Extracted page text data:
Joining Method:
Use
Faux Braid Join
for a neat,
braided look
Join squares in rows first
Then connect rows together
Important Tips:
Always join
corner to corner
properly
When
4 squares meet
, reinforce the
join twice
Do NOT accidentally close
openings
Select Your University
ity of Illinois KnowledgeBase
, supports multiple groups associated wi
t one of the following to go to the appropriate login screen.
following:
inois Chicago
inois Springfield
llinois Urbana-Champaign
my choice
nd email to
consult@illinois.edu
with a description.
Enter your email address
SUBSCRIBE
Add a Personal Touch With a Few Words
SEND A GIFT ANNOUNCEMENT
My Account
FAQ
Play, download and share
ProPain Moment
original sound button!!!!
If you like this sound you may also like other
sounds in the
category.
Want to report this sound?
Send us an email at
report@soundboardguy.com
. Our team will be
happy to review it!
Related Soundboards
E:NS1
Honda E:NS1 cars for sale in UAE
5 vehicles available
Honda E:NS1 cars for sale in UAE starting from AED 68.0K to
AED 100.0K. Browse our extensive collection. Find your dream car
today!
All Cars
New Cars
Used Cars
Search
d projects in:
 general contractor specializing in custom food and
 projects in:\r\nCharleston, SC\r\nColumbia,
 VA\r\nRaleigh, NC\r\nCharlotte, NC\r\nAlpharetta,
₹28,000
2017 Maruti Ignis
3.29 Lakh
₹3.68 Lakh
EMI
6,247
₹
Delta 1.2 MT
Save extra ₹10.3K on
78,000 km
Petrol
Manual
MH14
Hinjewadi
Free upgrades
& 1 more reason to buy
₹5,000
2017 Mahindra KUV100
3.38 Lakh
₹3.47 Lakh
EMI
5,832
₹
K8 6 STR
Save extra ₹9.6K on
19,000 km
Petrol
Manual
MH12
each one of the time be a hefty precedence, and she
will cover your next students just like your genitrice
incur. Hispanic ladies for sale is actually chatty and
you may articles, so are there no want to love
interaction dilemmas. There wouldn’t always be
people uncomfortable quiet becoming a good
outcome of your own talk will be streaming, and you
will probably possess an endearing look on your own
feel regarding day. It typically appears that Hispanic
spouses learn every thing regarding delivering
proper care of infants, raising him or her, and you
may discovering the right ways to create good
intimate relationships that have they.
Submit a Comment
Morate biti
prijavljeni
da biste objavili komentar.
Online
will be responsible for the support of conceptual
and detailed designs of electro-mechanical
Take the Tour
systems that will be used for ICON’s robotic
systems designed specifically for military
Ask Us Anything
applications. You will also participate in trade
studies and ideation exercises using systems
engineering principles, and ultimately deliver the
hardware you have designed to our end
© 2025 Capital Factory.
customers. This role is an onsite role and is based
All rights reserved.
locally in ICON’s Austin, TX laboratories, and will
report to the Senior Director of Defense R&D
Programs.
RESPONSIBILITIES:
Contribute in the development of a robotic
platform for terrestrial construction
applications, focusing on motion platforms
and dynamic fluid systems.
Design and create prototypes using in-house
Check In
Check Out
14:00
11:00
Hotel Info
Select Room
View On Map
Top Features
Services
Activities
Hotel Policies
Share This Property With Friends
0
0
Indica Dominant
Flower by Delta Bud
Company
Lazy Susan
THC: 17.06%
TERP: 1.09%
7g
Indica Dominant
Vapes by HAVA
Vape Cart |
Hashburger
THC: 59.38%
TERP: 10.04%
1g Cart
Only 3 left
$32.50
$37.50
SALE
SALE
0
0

How to complete this task: Retype each line above exactly as written.

Exercise solution:
Joining Method:
Use
Faux Braid Join
for a neat,
braided look
Join squares in rows first
Then connect rows together
Important Tips:
Always join
corner to corner
properly
When
4 squares meet
, reinforce the
join twice
Do NOT accidentally close
openings
Select Your University
ity of Illinois KnowledgeBase
, supports multiple groups associated wi
t one of the following to go to the appropriate login screen.
following:
inois Chicago
inois Springfield
llinois Urbana-Champaign
my choice
nd email to
consult@illinois.edu
with a description.
Enter your email address
SUBSCRIBE
Add a Personal Touch With a Few Words
SEND A GIFT ANNOUNCEMENT
My Account
FAQ
Play, download and share
ProPain Moment
original sound button!!!!
If you like this sound you may also like other
sounds in the
category.
Want to report this sound?
Send us an email at
report@soundboardguy.com
. Our team will be
happy to review it!
Related Soundboards
E:NS1
Honda E:NS1 cars for sale in UAE
5 vehicles available
Honda E:NS1 cars for sale in UAE starting from AED 68.0K to
AED 100.0K. Browse our extensive collection. Find your dream car
today!
All Cars
New Cars
Used Cars
Search
d projects in:
 general contractor specializing in custom food and
 projects in:\r\nCharleston, SC\r\nColumbia,
 VA\r\nRaleigh, NC\r\nCharlotte, NC\r\nAlpharetta,
₹28,000
2017 Maruti Ignis
3.29 Lakh
₹3.68 Lakh
EMI
6,247
₹
Delta 1.2 MT
Save extra ₹10.3K on
78,000 km
Petrol
Manual
MH14
Hinjewadi
Free upgrades
& 1 more reason to buy
₹5,000
2017 Mahindra KUV100
3.38 Lakh
₹3.47 Lakh
EMI
5,832
₹
K8 6 STR
Save extra ₹9.6K on
19,000 km
Petrol
Manual
MH12
each one of the time be a hefty precedence, and she
will cover your next students just like your genitrice
incur. Hispanic ladies for sale is actually chatty and
you may articles, so are there no want to love
interaction dilemmas. There wouldn’t always be
people uncomfortable quiet becoming a good
outcome of your own talk will be streaming, and you
will probably possess an endearing look on your own
feel regarding day. It typically appears that Hispanic
spouses learn every thing regarding delivering
proper care of infants, raising him or her, and you
may discovering the right ways to create good
intimate relationships that have they.
Submit a Comment
Morate biti
prijavljeni
da biste objavili komentar.
Online
will be responsible for the support of conceptual
and detailed designs of electro-mechanical
Take the Tour
systems that will be used for ICON’s robotic
systems designed specifically for military
Ask Us Anything
applications. You will also participate in trade
studies and ideation exercises using systems
engineering principles, and ultimately deliver the
hardware you have designed to our end
© 2025 Capital Factory.
customers. This role is an onsite role and is based
All rights reserved.
locally in ICON’s Austin, TX laboratories, and will
report to the Senior Director of Defense R&D
Programs.
RESPONSIBILITIES:
Contribute in the development of a robotic
platform for terrestrial construction
applications, focusing on motion platforms
and dynamic fluid systems.
Design and create prototypes using in-house
Check In
Check Out
14:00
11:00
Hotel Info
Select Room
View On Map
Top Features
Services
Activities
Hotel Policies
Share This Property With Friends
0
0
Indica Dominant
Flower by Delta Bud
Company
Lazy Susan
THC: 17.06%
TERP: 1.09%
7g
Indica Dominant
Vapes by HAVA
Vape Cart |
Hashburger
THC: 59.38%
TERP: 10.04%
1g Cart
Only 3 left
$32.50
$37.50
SALE
SALE
0
0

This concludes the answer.